=== Section Start ===

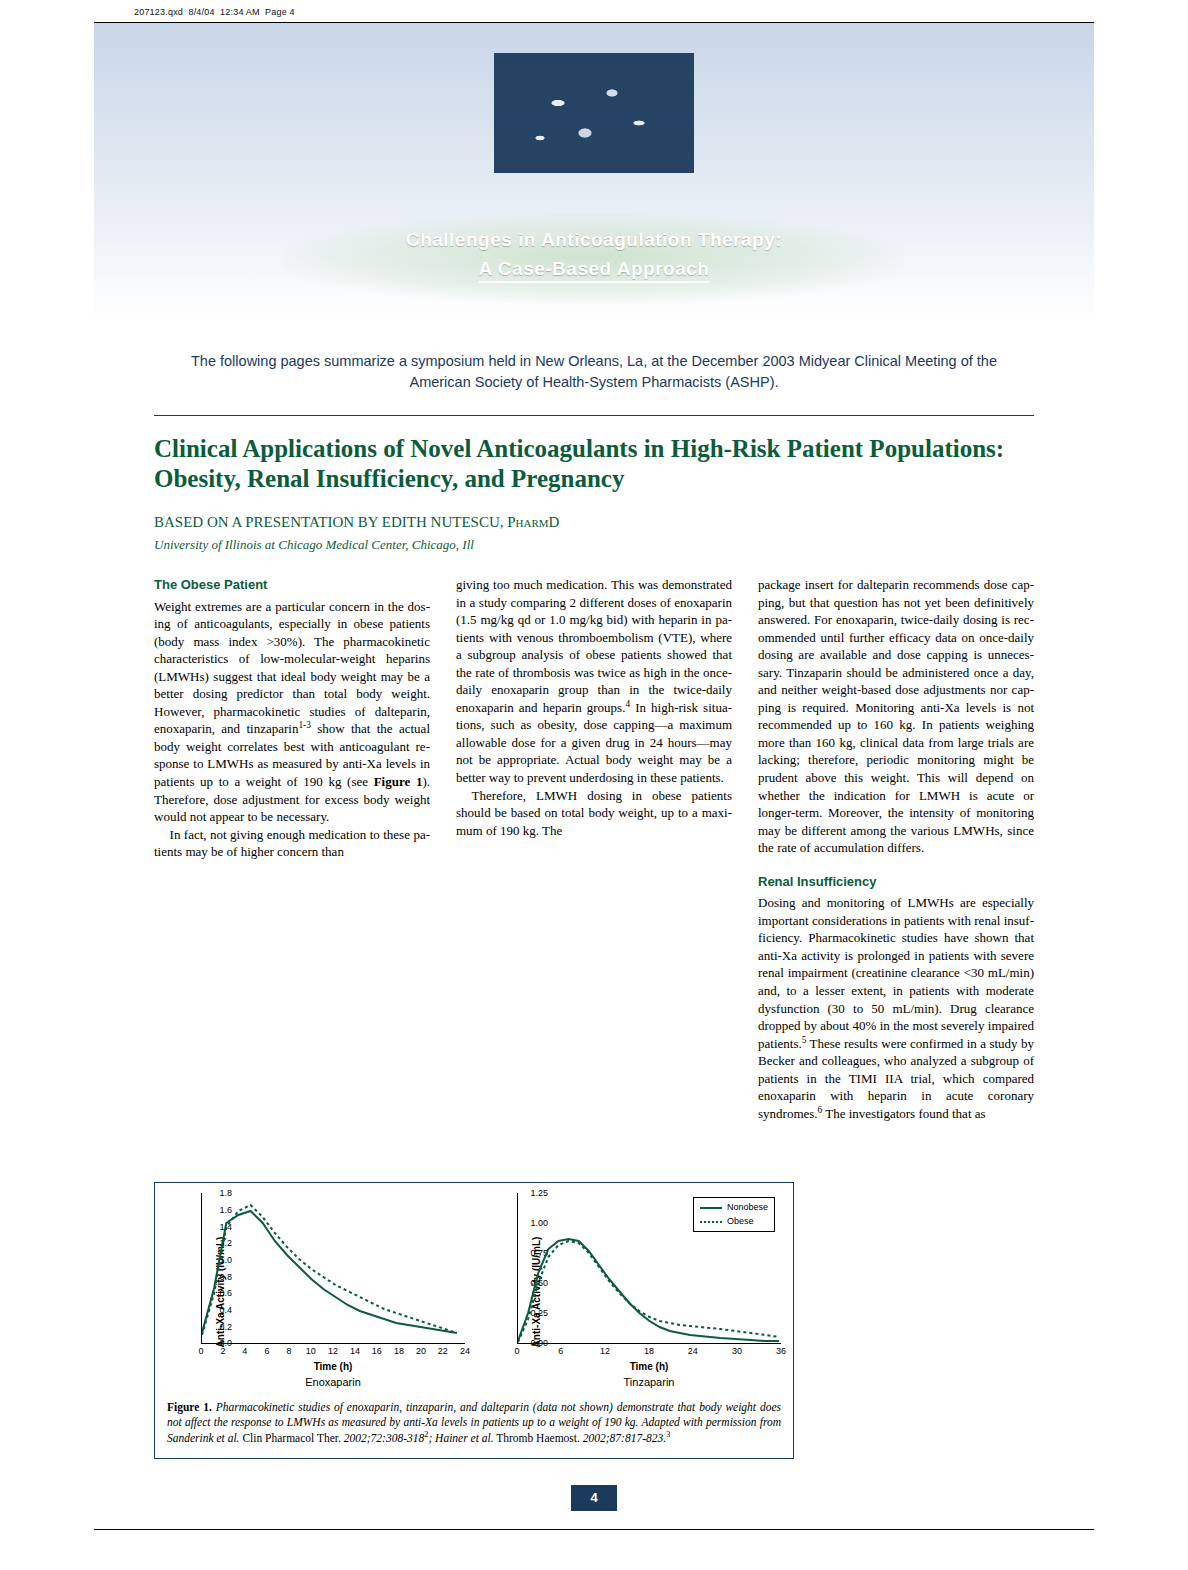207123.qxd 8/4/04 12:34 AM Page 4
Challenges in Anticoagulation Therapy: A Case-Based Approach
The following pages summarize a symposium held in New Orleans, La, at the December 2003 Midyear Clinical Meeting of the American Society of Health-System Pharmacists (ASHP).
Clinical Applications of Novel Anticoagulants in High-Risk Patient Populations: Obesity, Renal Insufficiency, and Pregnancy
BASED ON A PRESENTATION BY EDITH NUTESCU, PharmD
University of Illinois at Chicago Medical Center, Chicago, Ill
The Obese Patient
Weight extremes are a particular concern in the dosing of anticoagulants, especially in obese patients (body mass index >30%). The pharmacokinetic characteristics of low-molecular-weight heparins (LMWHs) suggest that ideal body weight may be a better dosing predictor than total body weight. However, pharmacokinetic studies of dalteparin, enoxaparin, and tinzaparin1-3 show that the actual body weight correlates best with anticoagulant response to LMWHs as measured by anti-Xa levels in patients up to a weight of 190 kg (see Figure 1). Therefore, dose adjustment for excess body weight would not appear to be necessary.
In fact, not giving enough medication to these patients may be of higher concern than
giving too much medication. This was demonstrated in a study comparing 2 different doses of enoxaparin (1.5 mg/kg qd or 1.0 mg/kg bid) with heparin in patients with venous thromboembolism (VTE), where a subgroup analysis of obese patients showed that the rate of thrombosis was twice as high in the once-daily enoxaparin group than in the twice-daily enoxaparin and heparin groups.4 In high-risk situations, such as obesity, dose capping—a maximum allowable dose for a given drug in 24 hours—may not be appropriate. Actual body weight may be a better way to prevent underdosing in these patients.
Therefore, LMWH dosing in obese patients should be based on total body weight, up to a maximum of 190 kg. The
package insert for dalteparin recommends dose capping, but that question has not yet been definitively answered. For enoxaparin, twice-daily dosing is recommended until further efficacy data on once-daily dosing are available and dose capping is unnecessary. Tinzaparin should be administered once a day, and neither weight-based dose adjustments nor capping is required. Monitoring anti-Xa levels is not recommended up to 160 kg. In patients weighing more than 160 kg, clinical data from large trials are lacking; therefore, periodic monitoring might be prudent above this weight. This will depend on whether the indication for LMWH is acute or longer-term. Moreover, the intensity of monitoring may be different among the various LMWHs, since the rate of accumulation differs.
Renal Insufficiency
Dosing and monitoring of LMWHs are especially important considerations in patients with renal insufficiency. Pharmacokinetic studies have shown that anti-Xa activity is prolonged in patients with severe renal impairment (creatinine clearance <30 mL/min) and, to a lesser extent, in patients with moderate dysfunction (30 to 50 mL/min). Drug clearance dropped by about 40% in the most severely impaired patients.5 These results were confirmed in a study by Becker and colleagues, who analyzed a subgroup of patients in the TIMI IIA trial, which compared enoxaparin with heparin in acute coronary syndromes.6 The investigators found that as
Anti-Xa Activity (IU/mL)
1.8 1.6 1.4 1.2 1.0 0.8 0.6 0.4 0.2 0.0
0 2 4 6 8 10 12 14 16 18 20 22 24
Time (h)
Enoxaparin
Anti-Xa Activity (IU/mL)
Nonobese
Obese
1.25 1.00 0.75 0.50 0.25 0.00
0 6 12 18 24 30 36
Time (h)
Tinzaparin
Figure 1. Pharmacokinetic studies of enoxaparin, tinzaparin, and dalteparin (data not shown) demonstrate that body weight does not affect the response to LMWHs as measured by anti-Xa levels in patients up to a weight of 190 kg. Adapted with permission from Sanderink et al. Clin Pharmacol Ther. 2002;72:308-3182; Hainer et al. Thromb Haemost. 2002;87:817-823.3
4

=== Section End ===

Description of the task: Omit any images, then output the listing exactly.

Output below:
207123.qxd 8/4/04 12:34 AM Page 4
Challenges in Anticoagulation Therapy: A Case-Based Approach
The following pages summarize a symposium held in New Orleans, La, at the December 2003 Midyear Clinical Meeting of the American Society of Health-System Pharmacists (ASHP).
Clinical Applications of Novel Anticoagulants in High-Risk Patient Populations: Obesity, Renal Insufficiency, and Pregnancy
BASED ON A PRESENTATION BY EDITH NUTESCU, PharmD
University of Illinois at Chicago Medical Center, Chicago, Ill
The Obese Patient
Weight extremes are a particular concern in the dosing of anticoagulants, especially in obese patients (body mass index >30%). The pharmacokinetic characteristics of low-molecular-weight heparins (LMWHs) suggest that ideal body weight may be a better dosing predictor than total body weight. However, pharmacokinetic studies of dalteparin, enoxaparin, and tinzaparin1-3 show that the actual body weight correlates best with anticoagulant response to LMWHs as measured by anti-Xa levels in patients up to a weight of 190 kg (see Figure 1). Therefore, dose adjustment for excess body weight would not appear to be necessary.
In fact, not giving enough medication to these patients may be of higher concern than
giving too much medication. This was demonstrated in a study comparing 2 different doses of enoxaparin (1.5 mg/kg qd or 1.0 mg/kg bid) with heparin in patients with venous thromboembolism (VTE), where a subgroup analysis of obese patients showed that the rate of thrombosis was twice as high in the once-daily enoxaparin group than in the twice-daily enoxaparin and heparin groups.4 In high-risk situations, such as obesity, dose capping—a maximum allowable dose for a given drug in 24 hours—may not be appropriate. Actual body weight may be a better way to prevent underdosing in these patients.
Therefore, LMWH dosing in obese patients should be based on total body weight, up to a maximum of 190 kg. The
package insert for dalteparin recommends dose capping, but that question has not yet been definitively answered. For enoxaparin, twice-daily dosing is recommended until further efficacy data on once-daily dosing are available and dose capping is unnecessary. Tinzaparin should be administered once a day, and neither weight-based dose adjustments nor capping is required. Monitoring anti-Xa levels is not recommended up to 160 kg. In patients weighing more than 160 kg, clinical data from large trials are lacking; therefore, periodic monitoring might be prudent above this weight. This will depend on whether the indication for LMWH is acute or longer-term. Moreover, the intensity of monitoring may be different among the various LMWHs, since the rate of accumulation differs.
Renal Insufficiency
Dosing and monitoring of LMWHs are especially important considerations in patients with renal insufficiency. Pharmacokinetic studies have shown that anti-Xa activity is prolonged in patients with severe renal impairment (creatinine clearance <30 mL/min) and, to a lesser extent, in patients with moderate dysfunction (30 to 50 mL/min). Drug clearance dropped by about 40% in the most severely impaired patients.5 These results were confirmed in a study by Becker and colleagues, who analyzed a subgroup of patients in the TIMI IIA trial, which compared enoxaparin with heparin in acute coronary syndromes.6 The investigators found that as
Anti-Xa Activity (IU/mL)
1.8 1.6 1.4 1.2 1.0 0.8 0.6 0.4 0.2 0.0
0 2 4 6 8 10 12 14 16 18 20 22 24
Time (h)
Enoxaparin
Anti-Xa Activity (IU/mL)
Nonobese
Obese
1.25 1.00 0.75 0.50 0.25 0.00
0 6 12 18 24 30 36
Time (h)
Tinzaparin
Figure 1. Pharmacokinetic studies of enoxaparin, tinzaparin, and dalteparin (data not shown) demonstrate that body weight does not affect the response to LMWHs as measured by anti-Xa levels in patients up to a weight of 190 kg. Adapted with permission from Sanderink et al. Clin Pharmacol Ther. 2002;72:308-3182; Hainer et al. Thromb Haemost. 2002;87:817-823.3
4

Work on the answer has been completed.